## ACTION ITEM
Output the data below only from the line containing "right wrist: (698, 286)" up to and including the line containing "right eye: (568, 423)", exact and with the pictures left out.

## DATA UNDER STUDY
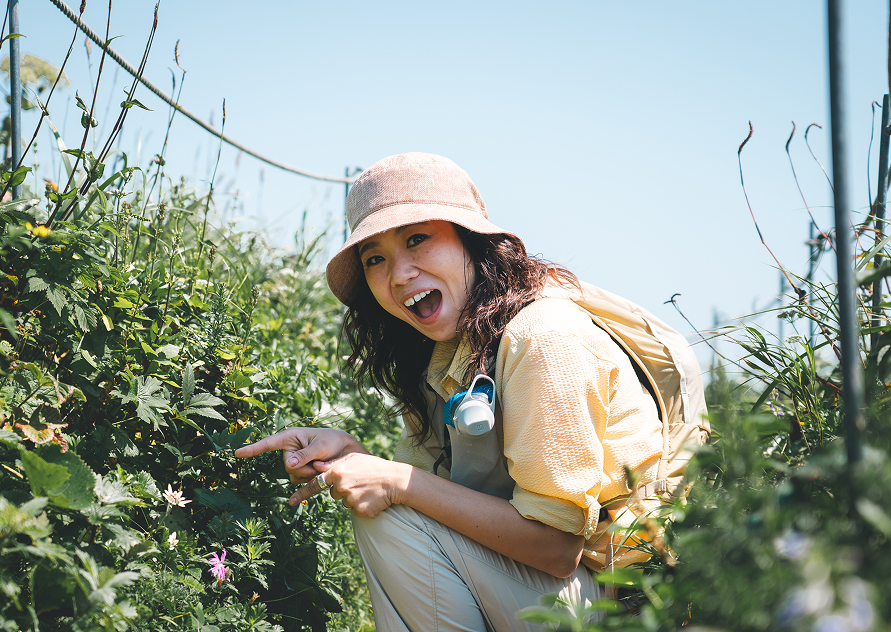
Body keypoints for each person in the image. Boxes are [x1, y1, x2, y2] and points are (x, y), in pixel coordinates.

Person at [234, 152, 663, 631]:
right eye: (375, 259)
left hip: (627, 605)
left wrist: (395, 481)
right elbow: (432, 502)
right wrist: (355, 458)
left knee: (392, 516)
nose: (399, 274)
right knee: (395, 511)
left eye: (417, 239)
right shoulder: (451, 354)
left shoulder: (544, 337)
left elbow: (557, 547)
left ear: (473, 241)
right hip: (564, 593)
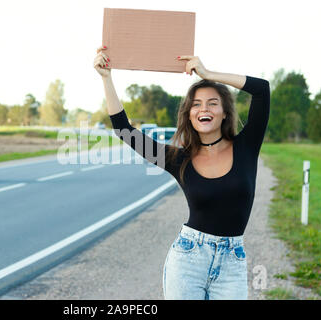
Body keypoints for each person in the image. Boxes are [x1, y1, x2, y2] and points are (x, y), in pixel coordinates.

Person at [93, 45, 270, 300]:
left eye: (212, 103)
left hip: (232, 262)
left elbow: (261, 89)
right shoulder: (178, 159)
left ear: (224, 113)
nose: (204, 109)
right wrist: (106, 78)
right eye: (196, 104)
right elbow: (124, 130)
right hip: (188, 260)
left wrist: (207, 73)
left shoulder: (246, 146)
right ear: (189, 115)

==

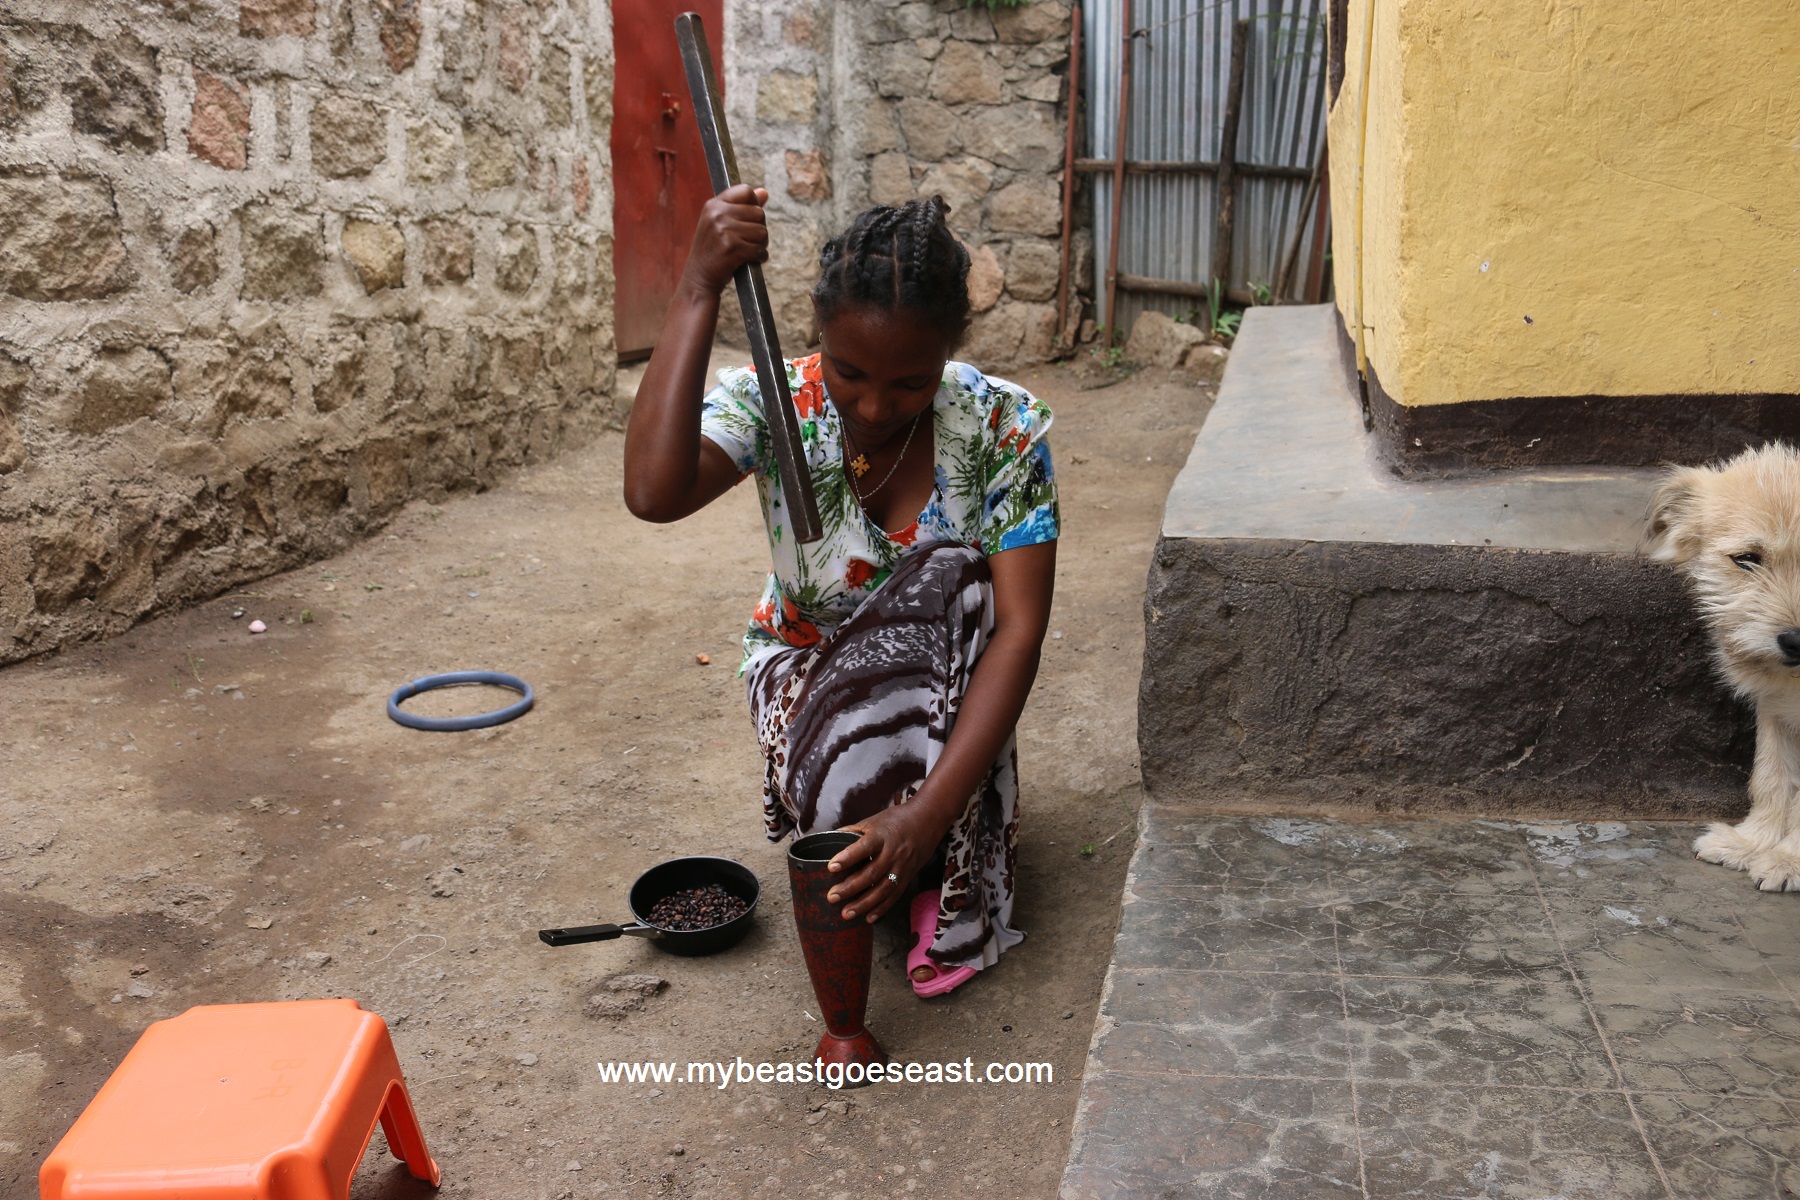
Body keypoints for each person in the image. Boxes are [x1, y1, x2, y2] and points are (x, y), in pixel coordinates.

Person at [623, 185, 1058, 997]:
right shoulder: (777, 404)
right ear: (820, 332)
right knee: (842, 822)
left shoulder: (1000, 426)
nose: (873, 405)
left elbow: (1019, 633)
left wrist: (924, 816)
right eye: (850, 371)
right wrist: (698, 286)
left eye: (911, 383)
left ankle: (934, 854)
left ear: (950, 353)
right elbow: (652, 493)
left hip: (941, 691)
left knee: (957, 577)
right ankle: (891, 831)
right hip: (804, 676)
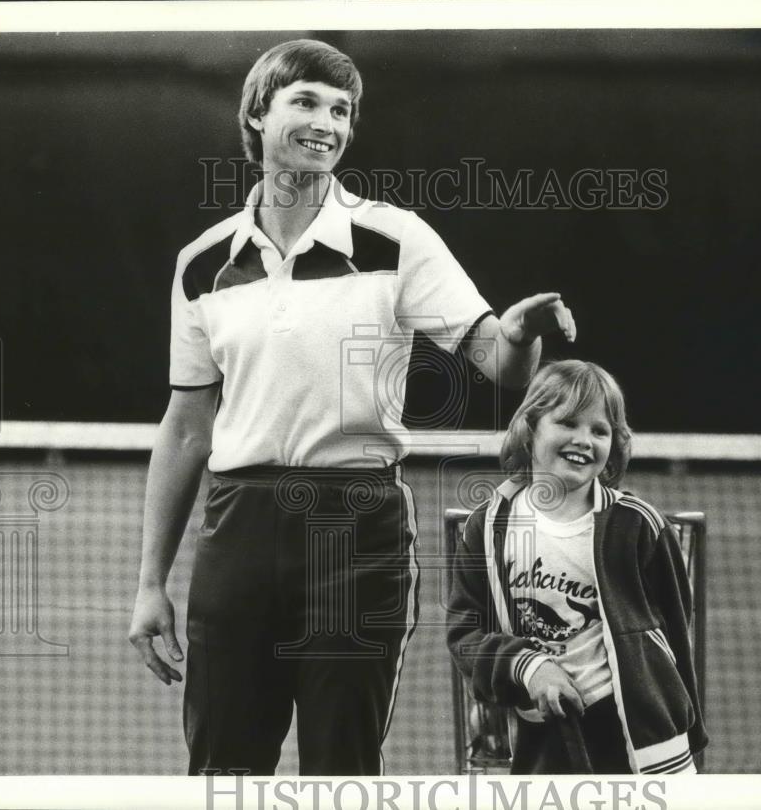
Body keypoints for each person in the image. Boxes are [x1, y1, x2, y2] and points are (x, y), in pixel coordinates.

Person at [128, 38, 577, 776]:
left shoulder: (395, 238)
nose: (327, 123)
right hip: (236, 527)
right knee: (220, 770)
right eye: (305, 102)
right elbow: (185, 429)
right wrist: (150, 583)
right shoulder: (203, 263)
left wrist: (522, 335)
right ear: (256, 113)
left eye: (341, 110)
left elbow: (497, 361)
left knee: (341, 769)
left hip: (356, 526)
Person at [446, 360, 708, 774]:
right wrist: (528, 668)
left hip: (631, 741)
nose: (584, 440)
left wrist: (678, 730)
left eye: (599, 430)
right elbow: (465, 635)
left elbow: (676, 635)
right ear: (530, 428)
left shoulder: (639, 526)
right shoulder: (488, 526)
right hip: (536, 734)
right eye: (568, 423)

## EXERCISE RESPONSE
right wrist: (698, 286)
left eye: (911, 383)
left ankle: (934, 854)
left ear: (950, 353)
right elbow: (652, 493)
left hip: (941, 691)
left knee: (957, 577)
right ankle: (891, 831)
right hip: (804, 676)
Body keypoints for each person in the image. Boxes are [x1, y1, x2, y2] and points are (x, y), in pixel coordinates.

Person at [128, 38, 577, 776]:
left shoulder: (395, 238)
nose: (327, 123)
right hip: (236, 527)
right knee: (220, 770)
right eye: (305, 102)
right elbow: (185, 429)
right wrist: (150, 583)
right shoulder: (203, 263)
left wrist: (522, 335)
right ear: (256, 113)
left eye: (341, 110)
left elbow: (497, 361)
left knee: (341, 769)
left hip: (356, 526)
Person at [446, 360, 708, 774]:
right wrist: (528, 668)
left hip: (631, 741)
nose: (584, 440)
left wrist: (678, 730)
left eye: (599, 430)
right elbow: (465, 635)
left elbow: (676, 635)
right ear: (530, 428)
left shoulder: (639, 526)
right shoulder: (488, 526)
right hip: (536, 734)
right eye: (568, 423)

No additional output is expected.